Mirhassani Seyed Mostafa, Zourmand Alireza, Ting Hua-Nong
Biomedical Engineering Department, Faculty of Engineering, University of Malaya, Lembah Pantai, 50603 Kuala Lumpur, Malaysia.
ScientificWorldJournal. 2014;2014:534064. doi: 10.1155/2014/534064. Epub 2014 Jun 5.
Automatic estimation of a speaker's age is a challenging research topic in the area of speech analysis. In this paper, a novel approach to estimate a speaker's age is presented. The method features a "divide and conquer" strategy wherein the speech data are divided into six groups based on the vowel classes. There are two reasons behind this strategy. First, reduction in the complicated distribution of the processing data improves the classifier's learning performance. Second, different vowel classes contain complementary information for age estimation. Mel-frequency cepstral coefficients are computed for each group and single layer feed-forward neural networks based on self-adaptive extreme learning machine are applied to the features to make a primary decision. Subsequently, fuzzy data fusion is employed to provide an overall decision by aggregating the classifier's outputs. The results are then compared with a number of state-of-the-art age estimation methods. Experiments conducted based on six age groups including children aged between 7 and 12 years revealed that fuzzy fusion of the classifier's outputs resulted in considerable improvement of up to 53.33% in age estimation accuracy. Moreover, the fuzzy fusion of decisions aggregated the complementary information of a speaker's age from various speech sources.

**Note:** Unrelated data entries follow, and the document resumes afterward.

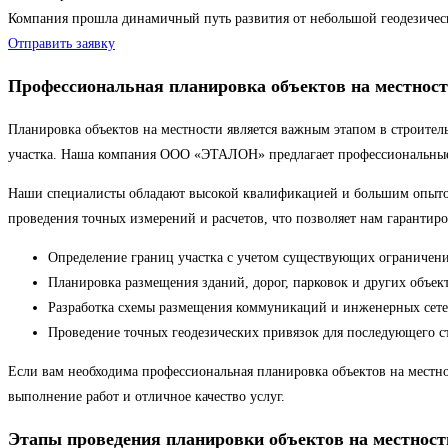
Компания прошла динамичный путь развития от небольшой геодезиче
Отправить заявку
Профессиональная планировка объектов на местност
Планировка объектов на местности является важным этапом в строител
участка. Наша компания ООО «ЭТАЛОН» предлагает профессиональные у
Наши специалисты обладают высокой квалификацией и большим опытом 
проведения точных измерений и расчетов, что позволяет нам гарантиро
Определение границ участка с учетом существующих ограничен
Планировка размещения зданий, дорог, парковок и других объект
Разработка схемы размещения коммуникаций и инженерных сете
Проведение точных геодезических привязок для последующего ст
Если вам необходима профессиональная планировка объектов на местн
выполнение работ и отличное качество услуг.
Этапы проведения планировки объектов на местност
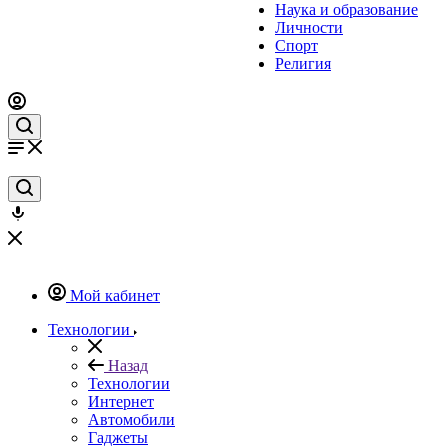
Наука и образование
Личности
Спорт
Религия
Мой кабинет
Технологии
Назад
Технологии
Интернет
Автомобили
Гаджеты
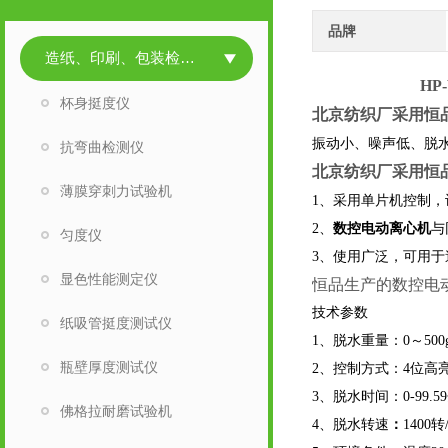
品牌
造纸、印刷、包装检测仪器
HP-
杯身挺度仪
北京纺织厂采用恒
振动小、噪声低、脱
抗弯曲检测仪
北京纺织厂采用恒
薄膜穿刺力试验机
1
、采用单片机控制，
2
、
数控电动离心机
与
匀度仪
3
、使用广泛，可用于
显色性能测定仪
恒品生产的数控电
技术参数
纸吸管挺度测试仪
1
、脱水重量：0～500
瓶壁厚度测试仪
2
、控制方式：4位高
3
、脱水时间：0-99.
佛格拉耐磨试验机
4
、脱水转速
：
1400转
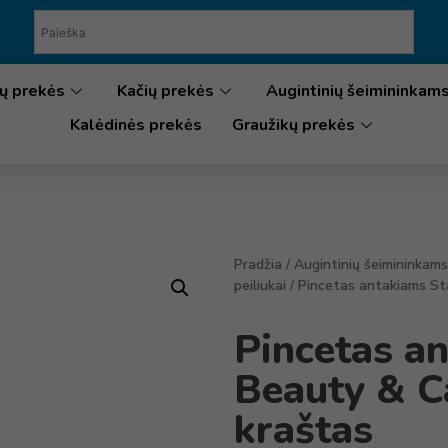
ų prekės
Kačių prekės
Augintinių šeimininkam
Kalėdinės prekės
Graužikų prekės
Pradžia
/
Augintinių šeimininkams
peiliukai
/ Pincetas antakiams St
Pincetas a
Beauty & C
kraštas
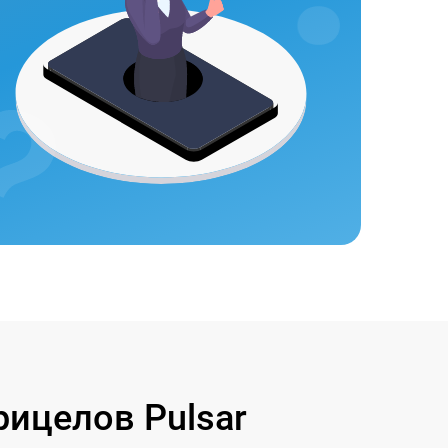
ицелов Pulsar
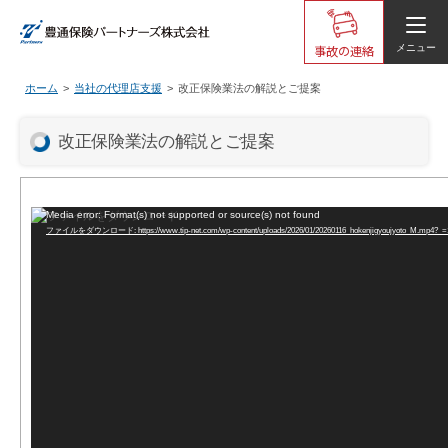
事故の連絡
メニュー
ホーム
当社の代理店支援
改正保険業法の解説とご提案
改正保険業法の解説とご提案
動
Media error: Format(s) not supported or source(s) not found
ファイルをダウンロード: https://www.tip-net.com/wp-content/uploads/2026/01/20260116_hokenjigyoujyoto_M.mp4?_=
画
プ
レ
ー
ヤ
ー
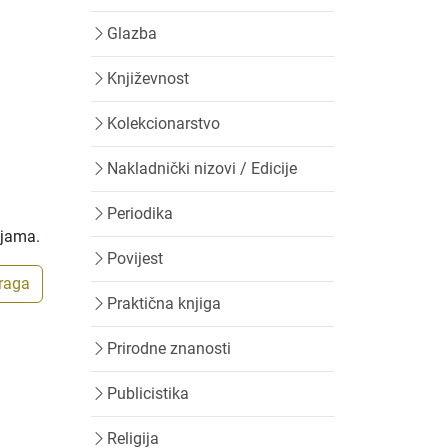
Glazba
Književnost
Kolekcionarstvo
Nakladnički nizovi / Edicije
Periodika
ijama.
Povijest
traga
Praktična knjiga
Prirodne znanosti
Publicistika
Religija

自动估计说话者的年龄是语音分析领域中一个具有挑战性的研究课题。本文提出了一种估计说话者年龄的新方法。该方法的特点是采用“分而治之”策略,即将语音数据根据元音类别分为六组。该策略背后有两个原因。第一,处理数据复杂分布的减少提高了分类器的学习性能。第二,不同的元音类别包含用于年龄估计的互补信息。为每组计算梅尔频率倒谱系数,并将基于自适应极限学习机的单层前馈神经网络应用于这些特征以做出初步决策。随后,采用模糊数据融合通过聚合分类器的输出提供总体决策。然后将结果与一些最新的年龄估计方法进行比较。基于包括7至12岁儿童在内的六个年龄组进行的实验表明,分类器输出的模糊融合使年龄估计准确率显著提高,最高可达53.33%。此外,决策的模糊融合聚合了来自各种语音源的说话者年龄的互补信息。